Dos 50 anos de história da Embrapa, Silvia Masshurá colaborou em quase 34. Funcionária de carreira e atual presidente da estatal, ela salienta que a empresa foi uma das protagonistas da modernização do campo brasileiro, que deixou de ser precário para se tornar “potência agrícola” e maior motor do PIB nacional. Passado meio século, a executiva destaca que as prioridades da empresa são outras. Para ela, a principal missão da Embrapa no momento é contribuir para o fim da fome no Brasil e preservar o meio ambiente. Masshurá também afirmou que a instituição está atenta às novas demandas que estão surgindo, principalmente aquelas vindas diretamente da população. “É preciso olhar para os alimentos, não apenas do ponto de vista de produção, como aumento de produtividade, controle de pragas e doenças etc., mas também do ponto de vista do consumidor, que valoriza aspectos como a origem cultural dos alimentos, a história das pessoas envolvidas na produção, os cuidados com relação à egurança dos alimentos, entre outras coisas”, revelou, em entrevista ao site da Jovem Pan.

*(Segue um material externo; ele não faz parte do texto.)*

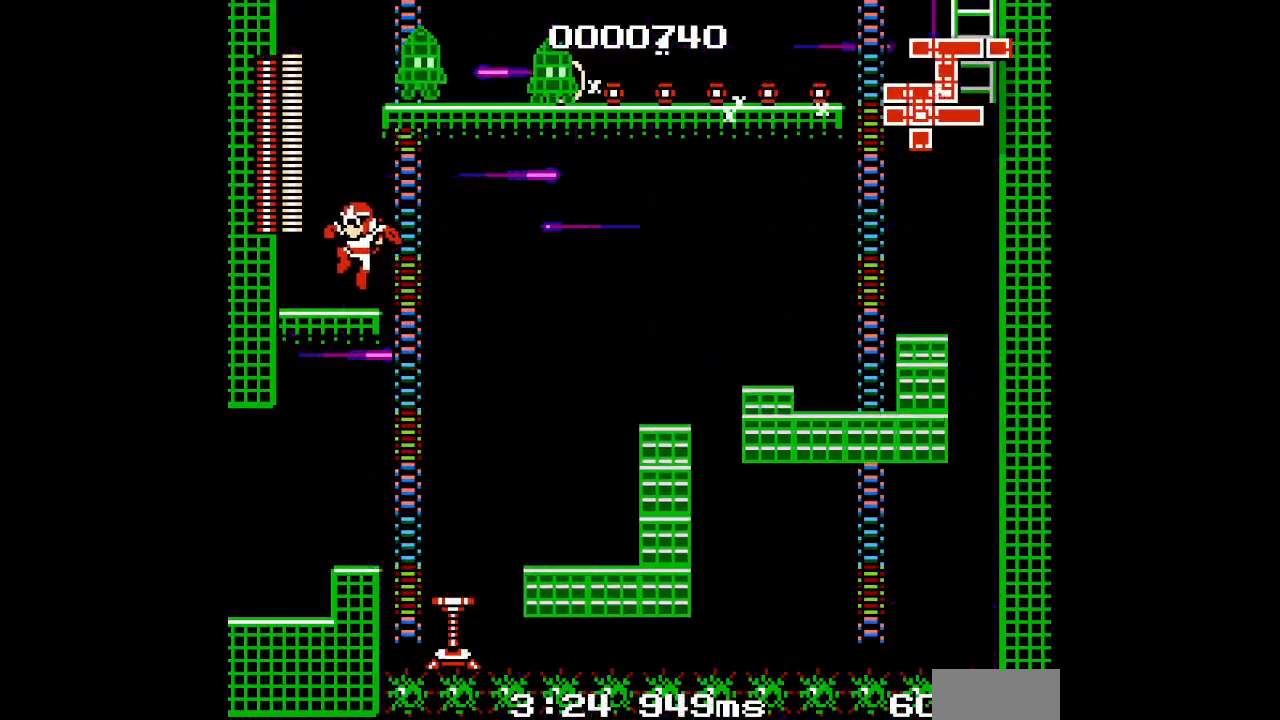
{"buttons": ["DPAD_UP"]}
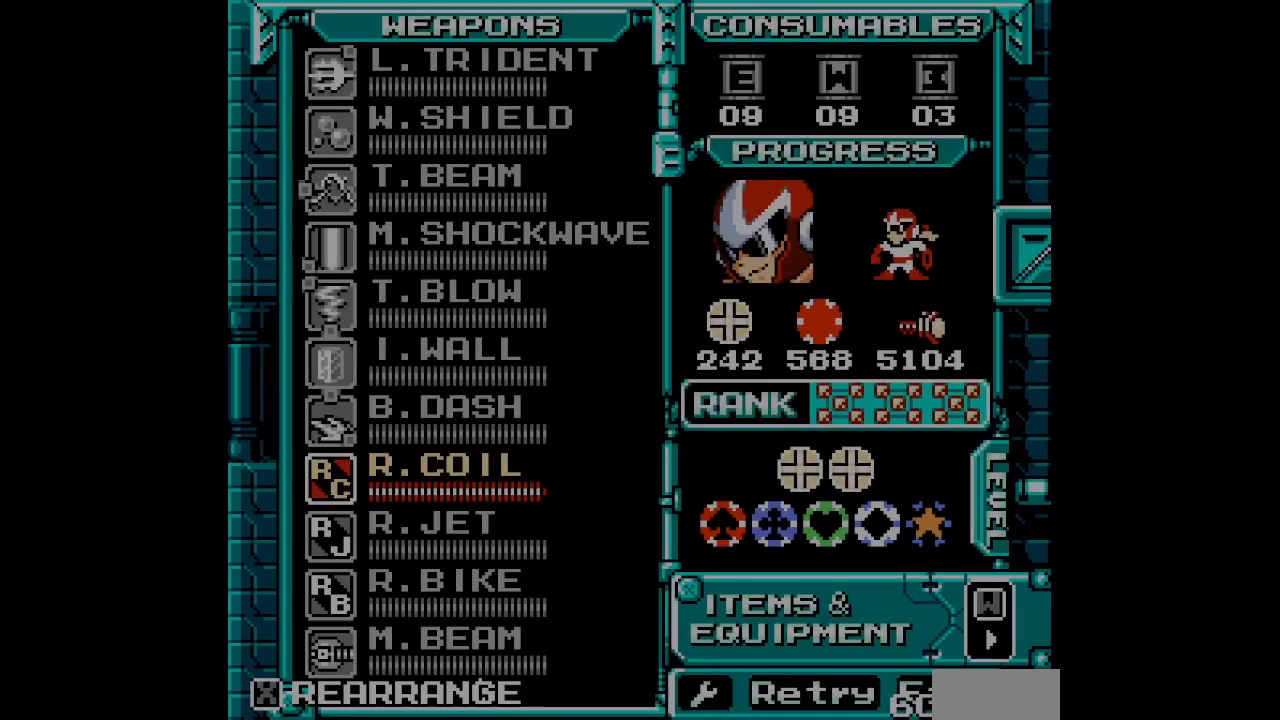
{"buttons": [], "events": [[17, "DPAD_UP", "up"], [283, "SELECT", "down"], [367, "DPAD_UP", "down"], [383, "SELECT", "up"], [467, "DPAD_UP", "up"]]}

Primeira mulher a assumir o cargo, Silvia Masshurá que sua nomeação é um momento disruptivo nos altos cargos da empresa e espera que isso sirva de inspiração para outras que trabalham com tecnologia e agropecuária, áreas, na sua visão, ainda machistas. “Mas isso está mudando”, observa. “Atualmente, a situação está melhor: dos 43 centros de pesquisa, 25% são chefiados por mulheres. Precisamos de mais, de 40% ou 50%. E na diretoria, as mulheres são maioria: uma presidente e duas diretoras.” Ela assegura que a empresa é técnica, e as linhas políticas de qualquer governo não interferem muito no trabalho, muito menos as rixas políticas de Brasília. “Estamos a serviço dos 5 milhões de produtores rurais do país.”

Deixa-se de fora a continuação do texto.